- _提示文_:
%%

NEW就寝時の咳と肩の痛みに悩む漁師
症状
漁師として働く症例者が、2週間前から就寝時に咳込む症状を訴えて来院した。仰向けになると特に咳が激しくなり、夜間の睡眠が妨げられる状態が続いていた。また、左肩の挙上制限も伴っていた。職業柄、冷たい風に常時さらされており、これが症状に影響を与えている可能性が考えられた。医療機関での受診歴はない。
-
来院者
男性
60 代
-
期間
2024年12月 ~ 2024年12月
-
頻度
1回通院
-
通院回数
1回
施術と経過
触診により、大胸筋および鎖骨部周辺に顕著な緊張が認められ、右肩の側方挙上制限も確認された。手・腕のツボと肩甲骨の可動性に関連するツボに鍼をした。施術直後から咳症状は消失し、睡眠障害も改善。また、冷えていた身体が温まったとの報告があった。一か月後の来院時には、咳症状の再発は見られなかった。

%%

- _表示記録_:
%%

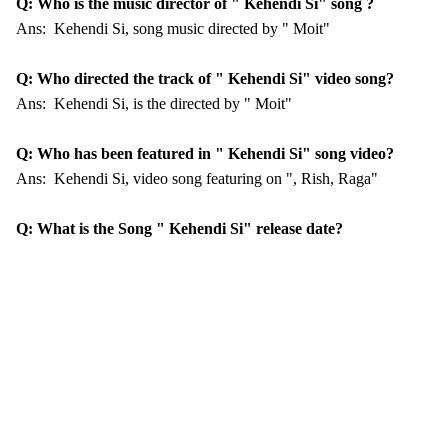
Q: Who is the music director of " Kehendi Si" song ?
Ans: Kehendi Si, song music directed by " Moit"
Q: Who directed the track of " Kehendi Si" video song?
Ans: Kehendi Si, is the directed by " Moit"
Q: Who has been featured in " Kehendi Si" song video?
Ans: Kehendi Si, video song featuring on ", Rish, Raga"
Q: What is the Song " Kehendi Si" release date?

%%

- _やること_:
• 1. 漁師の症例で、咳込む症状は来院の何週間前から始まっていたか。
• 2. 漁師の症例から、施術後に報告または確認された変化をすべて挙げてください。
記録は使わなくてよい。

- _各問の解答_:
• 1. 2週間前から。

• 2.
咳症状が施術直後に消失した。
睡眠障害が改善した。
冷えていた身体が温まった。
一か月後の来院時に咳症状の再発は見られなかった。